## Task instructions
Transcribe the following records exactly, images excluded.

## Input for this task
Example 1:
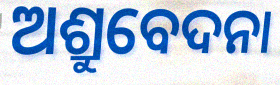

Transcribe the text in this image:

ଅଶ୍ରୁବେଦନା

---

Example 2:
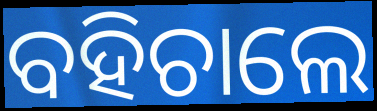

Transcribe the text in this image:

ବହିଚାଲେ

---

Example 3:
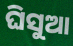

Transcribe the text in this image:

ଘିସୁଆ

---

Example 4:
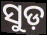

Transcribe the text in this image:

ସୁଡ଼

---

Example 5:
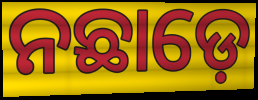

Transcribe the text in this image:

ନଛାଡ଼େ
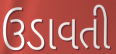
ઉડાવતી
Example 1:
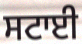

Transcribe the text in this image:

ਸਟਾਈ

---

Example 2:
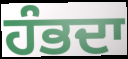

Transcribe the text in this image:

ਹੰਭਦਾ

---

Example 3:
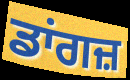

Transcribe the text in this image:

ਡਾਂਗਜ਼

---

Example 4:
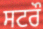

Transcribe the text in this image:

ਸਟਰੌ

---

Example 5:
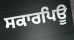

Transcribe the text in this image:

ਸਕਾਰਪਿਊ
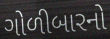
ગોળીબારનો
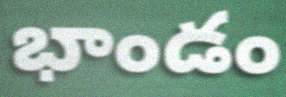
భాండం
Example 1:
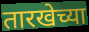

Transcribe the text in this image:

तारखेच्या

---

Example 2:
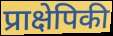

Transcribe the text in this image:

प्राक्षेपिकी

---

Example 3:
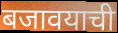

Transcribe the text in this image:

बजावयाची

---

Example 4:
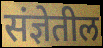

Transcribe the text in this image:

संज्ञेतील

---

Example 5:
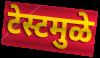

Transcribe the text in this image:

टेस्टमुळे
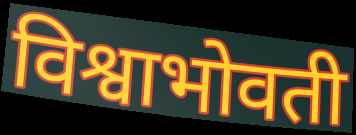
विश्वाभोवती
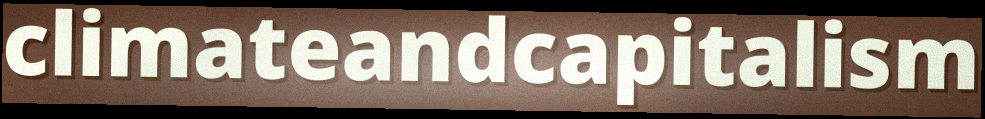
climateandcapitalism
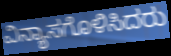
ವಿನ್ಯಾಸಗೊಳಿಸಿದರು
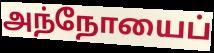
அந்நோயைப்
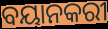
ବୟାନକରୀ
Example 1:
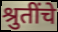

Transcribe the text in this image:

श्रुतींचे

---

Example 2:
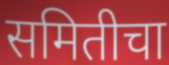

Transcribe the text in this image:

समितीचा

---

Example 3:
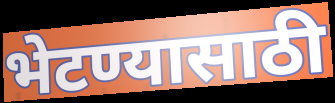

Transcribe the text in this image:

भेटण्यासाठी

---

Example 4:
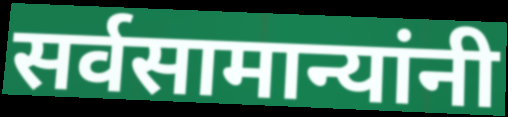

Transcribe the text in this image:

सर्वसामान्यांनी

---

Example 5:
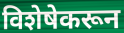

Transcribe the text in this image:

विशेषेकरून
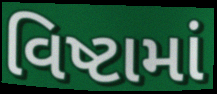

## Written response
Example 1:

Transcribe the text in this image:

ଅଶ୍ରୁବେଦନା

---

Example 2:

Transcribe the text in this image:

ବହିଚାଲେ

---

Example 3:

Transcribe the text in this image:

ଘିସୁଆ

---

Example 4:

Transcribe the text in this image:

ସୁଡ଼

---

Example 5:

Transcribe the text in this image:

ନଛାଡ଼େ
ઉડાવતી
Example 1:

Transcribe the text in this image:

ਸਟਾਈ

---

Example 2:

Transcribe the text in this image:

ਹੰਭਦਾ

---

Example 3:

Transcribe the text in this image:

ਡਾਂਗਜ਼

---

Example 4:

Transcribe the text in this image:

ਸਟਰੌ

---

Example 5:

Transcribe the text in this image:

ਸਕਾਰਪਿਊ
ગોળીબારનો
భాండం
Example 1:

Transcribe the text in this image:

तारखेच्या

---

Example 2:

Transcribe the text in this image:

प्राक्षेपिकी

---

Example 3:

Transcribe the text in this image:

बजावयाची

---

Example 4:

Transcribe the text in this image:

संज्ञेतील

---

Example 5:

Transcribe the text in this image:

टेस्टमुळे
विश्वाभोवती
climateandcapitalism
ವಿನ್ಯಾಸಗೊಳಿಸಿದರು
அந்நோயைப்
ବୟାନକରୀ
Example 1:

Transcribe the text in this image:

श्रुतींचे

---

Example 2:

Transcribe the text in this image:

समितीचा

---

Example 3:

Transcribe the text in this image:

भेटण्यासाठी

---

Example 4:

Transcribe the text in this image:

सर्वसामान्यांनी

---

Example 5:

Transcribe the text in this image:

विशेषेकरून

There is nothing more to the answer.